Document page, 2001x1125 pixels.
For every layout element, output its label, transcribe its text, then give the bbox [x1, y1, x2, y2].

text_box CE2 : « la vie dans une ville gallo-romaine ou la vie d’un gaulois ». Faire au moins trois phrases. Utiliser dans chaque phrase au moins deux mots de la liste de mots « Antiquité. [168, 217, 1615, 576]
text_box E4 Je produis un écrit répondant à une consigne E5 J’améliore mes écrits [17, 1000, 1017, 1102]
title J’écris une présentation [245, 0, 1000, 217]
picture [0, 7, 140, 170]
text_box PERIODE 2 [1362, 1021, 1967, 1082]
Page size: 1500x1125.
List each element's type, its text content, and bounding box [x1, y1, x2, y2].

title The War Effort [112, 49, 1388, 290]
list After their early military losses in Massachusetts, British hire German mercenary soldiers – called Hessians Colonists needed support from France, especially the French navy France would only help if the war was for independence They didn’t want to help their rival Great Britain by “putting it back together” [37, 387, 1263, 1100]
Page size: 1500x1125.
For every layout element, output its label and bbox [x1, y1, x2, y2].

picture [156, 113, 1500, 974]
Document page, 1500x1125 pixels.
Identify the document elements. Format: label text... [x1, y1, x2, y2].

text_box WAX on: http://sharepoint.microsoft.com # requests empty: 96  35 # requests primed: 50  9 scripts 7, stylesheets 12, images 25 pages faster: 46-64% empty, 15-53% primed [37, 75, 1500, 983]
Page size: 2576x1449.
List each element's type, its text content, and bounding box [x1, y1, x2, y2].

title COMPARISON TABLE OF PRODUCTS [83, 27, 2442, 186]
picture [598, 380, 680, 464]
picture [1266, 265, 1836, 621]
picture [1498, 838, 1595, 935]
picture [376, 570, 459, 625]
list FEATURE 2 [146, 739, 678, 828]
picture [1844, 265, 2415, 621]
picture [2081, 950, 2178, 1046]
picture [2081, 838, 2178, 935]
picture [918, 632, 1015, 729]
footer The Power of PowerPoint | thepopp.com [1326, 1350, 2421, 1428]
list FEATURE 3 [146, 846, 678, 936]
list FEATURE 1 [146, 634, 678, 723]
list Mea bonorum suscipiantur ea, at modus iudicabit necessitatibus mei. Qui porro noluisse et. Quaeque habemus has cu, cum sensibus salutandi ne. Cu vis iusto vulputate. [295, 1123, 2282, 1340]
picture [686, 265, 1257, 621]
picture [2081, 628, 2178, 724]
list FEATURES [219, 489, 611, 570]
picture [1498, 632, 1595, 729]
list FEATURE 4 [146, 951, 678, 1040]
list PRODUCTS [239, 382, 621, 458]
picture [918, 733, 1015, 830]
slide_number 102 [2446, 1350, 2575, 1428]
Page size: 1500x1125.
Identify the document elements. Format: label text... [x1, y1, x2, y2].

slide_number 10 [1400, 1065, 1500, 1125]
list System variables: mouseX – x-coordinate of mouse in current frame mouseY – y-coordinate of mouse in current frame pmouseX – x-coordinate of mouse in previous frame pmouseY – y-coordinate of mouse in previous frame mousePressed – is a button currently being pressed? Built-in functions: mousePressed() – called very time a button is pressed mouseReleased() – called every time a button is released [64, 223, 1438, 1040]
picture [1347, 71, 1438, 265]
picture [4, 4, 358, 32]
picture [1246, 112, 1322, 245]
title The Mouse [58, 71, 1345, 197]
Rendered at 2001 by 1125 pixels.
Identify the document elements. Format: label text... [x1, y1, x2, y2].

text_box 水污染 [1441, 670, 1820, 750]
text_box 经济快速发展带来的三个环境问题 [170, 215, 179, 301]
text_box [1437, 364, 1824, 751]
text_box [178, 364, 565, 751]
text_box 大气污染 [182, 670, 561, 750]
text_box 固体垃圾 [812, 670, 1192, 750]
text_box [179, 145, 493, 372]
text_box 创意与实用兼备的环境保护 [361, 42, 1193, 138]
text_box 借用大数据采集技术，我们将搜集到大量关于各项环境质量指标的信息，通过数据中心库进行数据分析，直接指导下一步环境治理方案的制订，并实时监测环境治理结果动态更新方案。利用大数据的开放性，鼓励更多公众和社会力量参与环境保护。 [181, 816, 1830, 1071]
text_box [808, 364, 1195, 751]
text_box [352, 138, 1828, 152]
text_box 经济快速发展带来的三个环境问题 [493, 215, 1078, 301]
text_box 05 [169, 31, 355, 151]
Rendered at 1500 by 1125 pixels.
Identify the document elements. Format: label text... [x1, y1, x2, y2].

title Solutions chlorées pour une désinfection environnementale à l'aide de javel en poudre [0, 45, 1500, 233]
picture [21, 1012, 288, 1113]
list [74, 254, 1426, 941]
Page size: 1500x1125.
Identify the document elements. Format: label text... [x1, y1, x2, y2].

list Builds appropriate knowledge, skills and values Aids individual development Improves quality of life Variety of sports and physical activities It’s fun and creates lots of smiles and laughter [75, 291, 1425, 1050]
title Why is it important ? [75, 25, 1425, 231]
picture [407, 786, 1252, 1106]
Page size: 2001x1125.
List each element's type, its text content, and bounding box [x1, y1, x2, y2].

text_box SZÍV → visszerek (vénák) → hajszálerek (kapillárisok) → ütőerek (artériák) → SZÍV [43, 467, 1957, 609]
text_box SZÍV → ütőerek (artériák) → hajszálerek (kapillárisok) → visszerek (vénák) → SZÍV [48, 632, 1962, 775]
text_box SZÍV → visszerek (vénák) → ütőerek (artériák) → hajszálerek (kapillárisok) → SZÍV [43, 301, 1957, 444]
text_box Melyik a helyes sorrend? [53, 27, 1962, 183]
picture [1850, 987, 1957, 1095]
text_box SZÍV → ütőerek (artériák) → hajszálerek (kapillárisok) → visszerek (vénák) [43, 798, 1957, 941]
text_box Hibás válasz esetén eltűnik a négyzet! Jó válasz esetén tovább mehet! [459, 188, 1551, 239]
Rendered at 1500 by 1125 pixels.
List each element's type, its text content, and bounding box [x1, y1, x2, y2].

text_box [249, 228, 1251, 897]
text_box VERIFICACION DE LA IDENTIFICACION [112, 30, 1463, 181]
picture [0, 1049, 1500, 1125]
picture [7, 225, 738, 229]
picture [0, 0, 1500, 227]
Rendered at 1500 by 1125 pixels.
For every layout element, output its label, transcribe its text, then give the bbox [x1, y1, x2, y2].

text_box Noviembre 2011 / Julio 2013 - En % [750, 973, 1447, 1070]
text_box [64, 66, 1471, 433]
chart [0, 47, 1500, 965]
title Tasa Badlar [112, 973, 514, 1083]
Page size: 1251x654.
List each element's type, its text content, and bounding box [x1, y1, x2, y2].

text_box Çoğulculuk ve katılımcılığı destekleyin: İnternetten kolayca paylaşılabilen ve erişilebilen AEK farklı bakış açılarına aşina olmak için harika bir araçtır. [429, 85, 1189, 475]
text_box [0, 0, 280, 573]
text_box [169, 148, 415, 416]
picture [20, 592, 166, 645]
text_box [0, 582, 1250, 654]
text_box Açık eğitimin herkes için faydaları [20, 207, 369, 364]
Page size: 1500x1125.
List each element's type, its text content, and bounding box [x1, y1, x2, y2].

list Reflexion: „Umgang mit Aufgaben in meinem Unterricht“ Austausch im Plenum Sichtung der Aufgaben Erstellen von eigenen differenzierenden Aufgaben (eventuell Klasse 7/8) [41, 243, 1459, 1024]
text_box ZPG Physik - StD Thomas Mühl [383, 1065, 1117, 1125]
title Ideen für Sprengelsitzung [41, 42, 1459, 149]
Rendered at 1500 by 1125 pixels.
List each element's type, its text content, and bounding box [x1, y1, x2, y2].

-.-.-

EXERCISE INSTRUCTIONS:
Go through the entries and repeat each one exactly.

TASK OUTPUT:
Document page, 2001x1125 pixels.
For every layout element, output its label, transcribe its text, then give the bbox [x1, y1, x2, y2].

text_box CE2 : « la vie dans une ville gallo-romaine ou la vie d’un gaulois ». Faire au moins trois phrases. Utiliser dans chaque phrase au moins deux mots de la liste de mots « Antiquité. [168, 217, 1615, 576]
text_box E4 Je produis un écrit répondant à une consigne E5 J’améliore mes écrits [17, 1000, 1017, 1102]
title J’écris une présentation [245, 0, 1000, 217]
picture [0, 7, 140, 170]
text_box PERIODE 2 [1362, 1021, 1967, 1082]
Page size: 1500x1125.
List each element's type, its text content, and bounding box [x1, y1, x2, y2].

title The War Effort [112, 49, 1388, 290]
list After their early military losses in Massachusetts, British hire German mercenary soldiers – called Hessians Colonists needed support from France, especially the French navy France would only help if the war was for independence They didn’t want to help their rival Great Britain by “putting it back together” [37, 387, 1263, 1100]
Page size: 1500x1125.
For every layout element, output its label and bbox [x1, y1, x2, y2].

picture [156, 113, 1500, 974]
Document page, 1500x1125 pixels.
Identify the document elements. Format: label text... [x1, y1, x2, y2].

text_box WAX on: http://sharepoint.microsoft.com # requests empty: 96  35 # requests primed: 50  9 scripts 7, stylesheets 12, images 25 pages faster: 46-64% empty, 15-53% primed [37, 75, 1500, 983]
Page size: 2576x1449.
List each element's type, its text content, and bounding box [x1, y1, x2, y2].

title COMPARISON TABLE OF PRODUCTS [83, 27, 2442, 186]
picture [598, 380, 680, 464]
picture [1266, 265, 1836, 621]
picture [1498, 838, 1595, 935]
picture [376, 570, 459, 625]
list FEATURE 2 [146, 739, 678, 828]
picture [1844, 265, 2415, 621]
picture [2081, 950, 2178, 1046]
picture [2081, 838, 2178, 935]
picture [918, 632, 1015, 729]
footer The Power of PowerPoint | thepopp.com [1326, 1350, 2421, 1428]
list FEATURE 3 [146, 846, 678, 936]
list FEATURE 1 [146, 634, 678, 723]
list Mea bonorum suscipiantur ea, at modus iudicabit necessitatibus mei. Qui porro noluisse et. Quaeque habemus has cu, cum sensibus salutandi ne. Cu vis iusto vulputate. [295, 1123, 2282, 1340]
picture [686, 265, 1257, 621]
picture [2081, 628, 2178, 724]
list FEATURES [219, 489, 611, 570]
picture [1498, 632, 1595, 729]
list FEATURE 4 [146, 951, 678, 1040]
list PRODUCTS [239, 382, 621, 458]
picture [918, 733, 1015, 830]
slide_number 102 [2446, 1350, 2575, 1428]
Page size: 1500x1125.
Identify the document elements. Format: label text... [x1, y1, x2, y2].

slide_number 10 [1400, 1065, 1500, 1125]
list System variables: mouseX – x-coordinate of mouse in current frame mouseY – y-coordinate of mouse in current frame pmouseX – x-coordinate of mouse in previous frame pmouseY – y-coordinate of mouse in previous frame mousePressed – is a button currently being pressed? Built-in functions: mousePressed() – called very time a button is pressed mouseReleased() – called every time a button is released [64, 223, 1438, 1040]
picture [1347, 71, 1438, 265]
picture [4, 4, 358, 32]
picture [1246, 112, 1322, 245]
title The Mouse [58, 71, 1345, 197]
Rendered at 2001 by 1125 pixels.
Identify the document elements. Format: label text... [x1, y1, x2, y2].

text_box 水污染 [1441, 670, 1820, 750]
text_box 经济快速发展带来的三个环境问题 [170, 215, 179, 301]
text_box [1437, 364, 1824, 751]
text_box [178, 364, 565, 751]
text_box 大气污染 [182, 670, 561, 750]
text_box 固体垃圾 [812, 670, 1192, 750]
text_box [179, 145, 493, 372]
text_box 创意与实用兼备的环境保护 [361, 42, 1193, 138]
text_box 借用大数据采集技术，我们将搜集到大量关于各项环境质量指标的信息，通过数据中心库进行数据分析，直接指导下一步环境治理方案的制订，并实时监测环境治理结果动态更新方案。利用大数据的开放性，鼓励更多公众和社会力量参与环境保护。 [181, 816, 1830, 1071]
text_box [808, 364, 1195, 751]
text_box [352, 138, 1828, 152]
text_box 经济快速发展带来的三个环境问题 [493, 215, 1078, 301]
text_box 05 [169, 31, 355, 151]
Rendered at 1500 by 1125 pixels.
Identify the document elements. Format: label text... [x1, y1, x2, y2].

title Solutions chlorées pour une désinfection environnementale à l'aide de javel en poudre [0, 45, 1500, 233]
picture [21, 1012, 288, 1113]
list [74, 254, 1426, 941]
Page size: 1500x1125.
Identify the document elements. Format: label text... [x1, y1, x2, y2].

list Builds appropriate knowledge, skills and values Aids individual development Improves quality of life Variety of sports and physical activities It’s fun and creates lots of smiles and laughter [75, 291, 1425, 1050]
title Why is it important ? [75, 25, 1425, 231]
picture [407, 786, 1252, 1106]
Page size: 2001x1125.
List each element's type, its text content, and bounding box [x1, y1, x2, y2].

text_box SZÍV → visszerek (vénák) → hajszálerek (kapillárisok) → ütőerek (artériák) → SZÍV [43, 467, 1957, 609]
text_box SZÍV → ütőerek (artériák) → hajszálerek (kapillárisok) → visszerek (vénák) → SZÍV [48, 632, 1962, 775]
text_box SZÍV → visszerek (vénák) → ütőerek (artériák) → hajszálerek (kapillárisok) → SZÍV [43, 301, 1957, 444]
text_box Melyik a helyes sorrend? [53, 27, 1962, 183]
picture [1850, 987, 1957, 1095]
text_box SZÍV → ütőerek (artériák) → hajszálerek (kapillárisok) → visszerek (vénák) [43, 798, 1957, 941]
text_box Hibás válasz esetén eltűnik a négyzet! Jó válasz esetén tovább mehet! [459, 188, 1551, 239]
Rendered at 1500 by 1125 pixels.
List each element's type, its text content, and bounding box [x1, y1, x2, y2].

text_box [249, 228, 1251, 897]
text_box VERIFICACION DE LA IDENTIFICACION [112, 30, 1463, 181]
picture [0, 1049, 1500, 1125]
picture [7, 225, 738, 229]
picture [0, 0, 1500, 227]
Rendered at 1500 by 1125 pixels.
For every layout element, output its label, transcribe its text, then give the bbox [x1, y1, x2, y2].

text_box Noviembre 2011 / Julio 2013 - En % [750, 973, 1447, 1070]
text_box [64, 66, 1471, 433]
chart [0, 47, 1500, 965]
title Tasa Badlar [112, 973, 514, 1083]
Page size: 1251x654.
List each element's type, its text content, and bounding box [x1, y1, x2, y2].

text_box Çoğulculuk ve katılımcılığı destekleyin: İnternetten kolayca paylaşılabilen ve erişilebilen AEK farklı bakış açılarına aşina olmak için harika bir araçtır. [429, 85, 1189, 475]
text_box [0, 0, 280, 573]
text_box [169, 148, 415, 416]
picture [20, 592, 166, 645]
text_box [0, 582, 1250, 654]
text_box Açık eğitimin herkes için faydaları [20, 207, 369, 364]
Page size: 1500x1125.
List each element's type, its text content, and bounding box [x1, y1, x2, y2].

list Reflexion: „Umgang mit Aufgaben in meinem Unterricht“ Austausch im Plenum Sichtung der Aufgaben Erstellen von eigenen differenzierenden Aufgaben (eventuell Klasse 7/8) [41, 243, 1459, 1024]
text_box ZPG Physik - StD Thomas Mühl [383, 1065, 1117, 1125]
title Ideen für Sprengelsitzung [41, 42, 1459, 149]
Rendered at 1500 by 1125 pixels.
List each element's type, its text content, and bounding box [x1, y1, x2, y2].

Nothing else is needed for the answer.